God is Bigger than the Boogieman

 I watched a LOT of Veggietales growing up. I still sing the hairbrush song when things go missing, I know that everyone needs a waterbuffalo, and I will still lament that I've never been to Boston in the fall. (Apologies if these songs are stuck in your head now too!)

I've been singing "God is Bigger than the Boogieman" a lot to myself lately. Partially because it reminds me God is also bigger than Godzilla, and I've been contemplating finally watching my first ever Godzilla movie on the advice of a friend who knows more about Godzilla than just about anyone else I've met. But if I had to be truthful (and I've done Ruhi 1, I know that "truthfulness is the foundation of all human virtues"!), it's also partially because I am being chased by the biggest anxiety dinosaurs right now.






It's not even that anything's wrong, per se - I've finally gotten to find out what living with my husband full time is like (IT IS AMAZING. Like even boring adulting like laundry is great.) and it's summer and work isn't too awful and I have an awesome Baha'i community I belong in and I have friends who I get to spend lots of time with as the world allows.

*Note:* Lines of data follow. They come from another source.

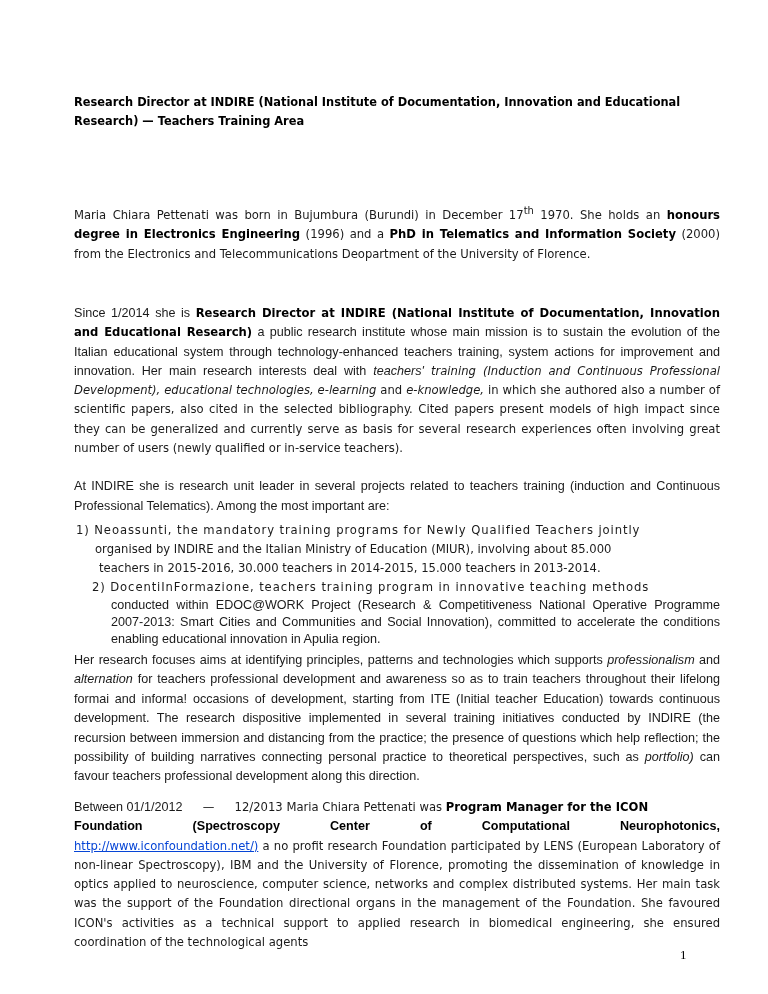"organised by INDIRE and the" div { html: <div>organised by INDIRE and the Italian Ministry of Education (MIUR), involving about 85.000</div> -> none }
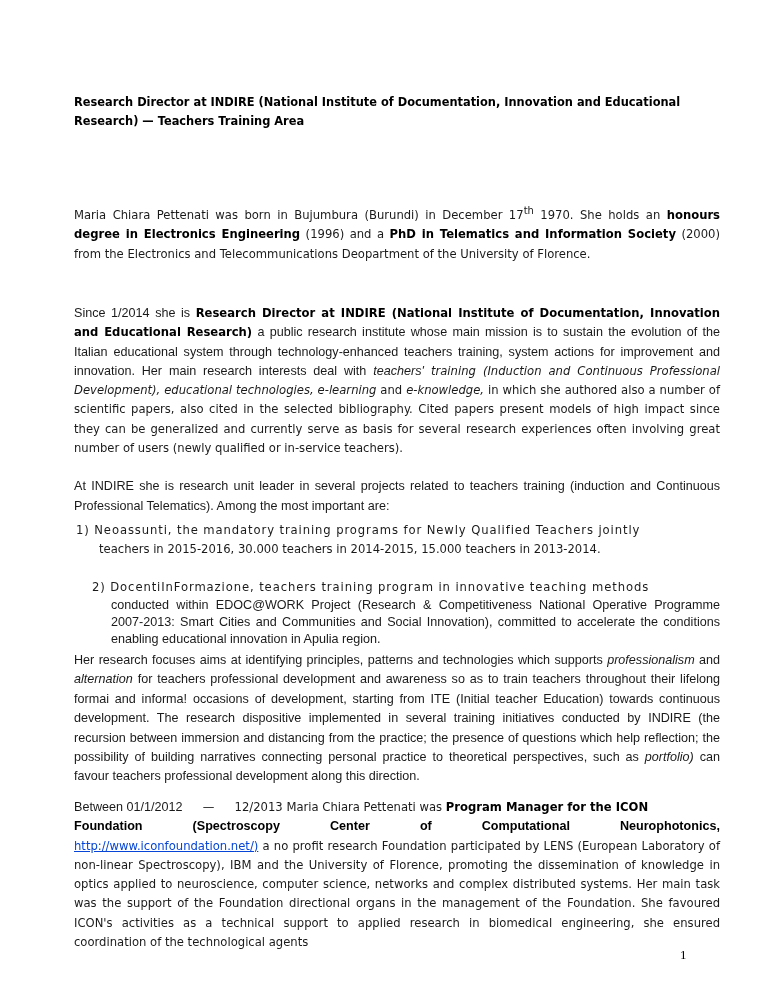"Between 01/1/2012 — 12/2013 Maria" div { html: <div><span>Between 01/1/2012</span><span>—</span><span>12/2013 Maria Chiara Pettenati was </span><b>Program Manager for the ICON</b></div> -> none }
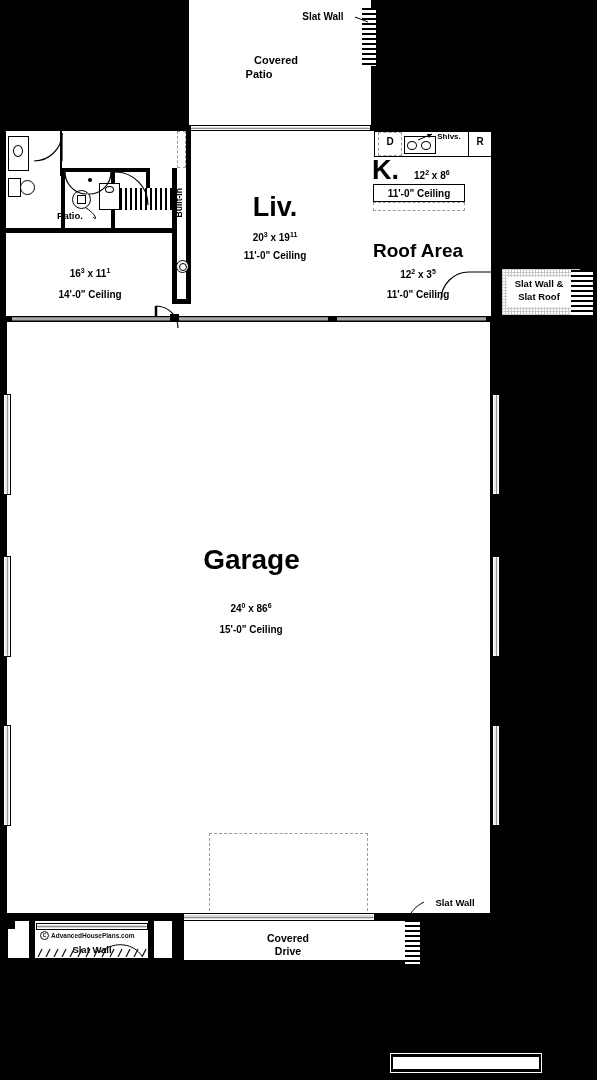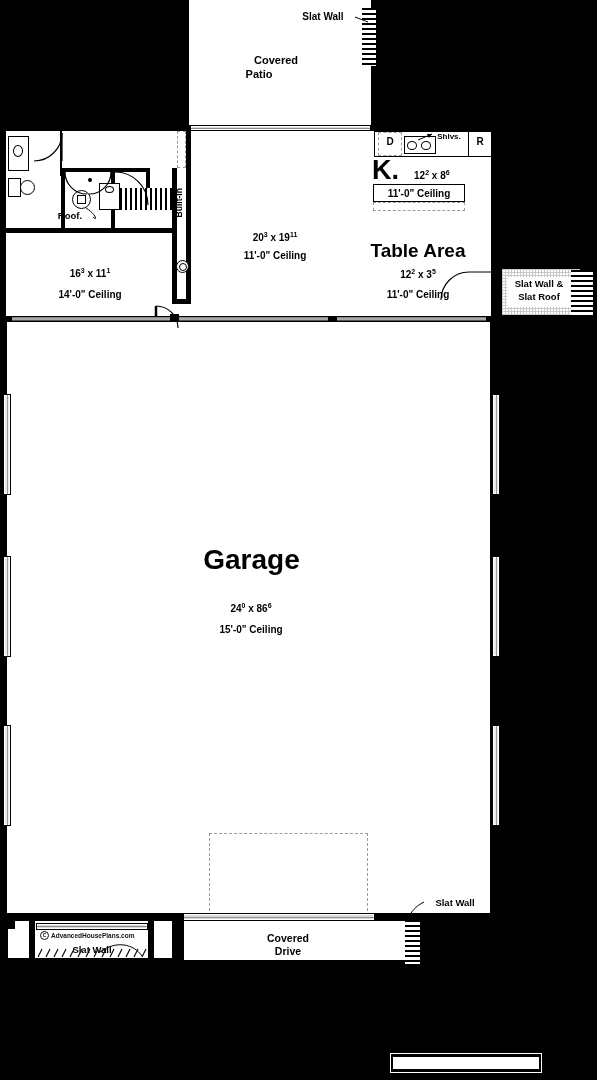"Roof." div.lbl { text: Roof -> Patio }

But that's the frustrating thing - like the anxiety dinosaur points out, none of this is logical. It's my brain being a tricksy tricksy meatpile. So what can help me feel better? 

Abdu'l-Baha points out in his Paris Talks that "[t]he mind and spirit of man advance when he is tried by suffering. The more the ground is ploughed the better the seed will grow, the better the harvest will be. Just as the plough furrows the earth deeply, purifying it of weeds and thistles, so suffering and tribulation free man from the petty affairs of this worldly life until he arrives at a state of complete detachment. His attitude in this world will be that of divine happiness. Man is, so to speak, unripe: the heat of the fire of suffering will mature him." Basically, all this fear stuff is teaching me to let go. It's not easy! When my brain starts going in mad circles, remembering I am just a small sapling trying to reach the sky feels impossible. I feel like I can dig my roots in deep and stretch my branches as far as they'll go, but it still feels like I can't possibly be enough, do enough, feel enough, detach enough. I am too small, and the world feels too big. And I know that the Bab reminds me that God "maketh victorious whomsoever He pleaseth, through the potency of His behest" (and there's a REALLY good song version of that by Badasht, here, that I love singing), but sometimes even that feels hard for me to grasp, because I feel like I am too small to even be worth the notice.

Luckily, once again, I turn to the stuff I've been learning in the Ruhi Institute courses (which are AMAZING and I love them. Seriously. Even if you're not Baha'i, I bet you'd be able to learn some cool stuff out of some of this) and it's got an answer for me from the Writings about how it's perfectly fine, because God's got my back. "Take thou thy portion of the ocean of His grace, and deprive not thyself of the things that lie hidden in its depths. Be thou of them that have partaken of its treasure. A dewdrop out of this ocean would, if shed upon all that are in the heavens and on the earth, suffice to enrich them with the bounty of God" (Arising to Serve, page 8) I love this passage for two reasons - it reminds me that I am SUPPOSED to reach out for God's grace, that I am not supposed to deprive myself of it, and also that His grace is SO big and SO much and SO powerful, that I need just the teeny tiniest bit to be able to do great things. 

So even if I am scared, even if I don't think I know what I'm doing, even if all I can hear is the roaring of the anxiety dinosaur, I can still rest assured that I'm not alone, that God's there, helping me grow and be strong and be the best tree in the garden that I possibly can, full of delicious fruit that I can share with everyone. And for me, that's enough. 






x

2 comments:

  1. everyone should see the 1998 Godzilla with Matthew Broderick and Jean Reno. It is the very worst of the MANY Godzilla movies. The 2014 reboot, however, was among the best!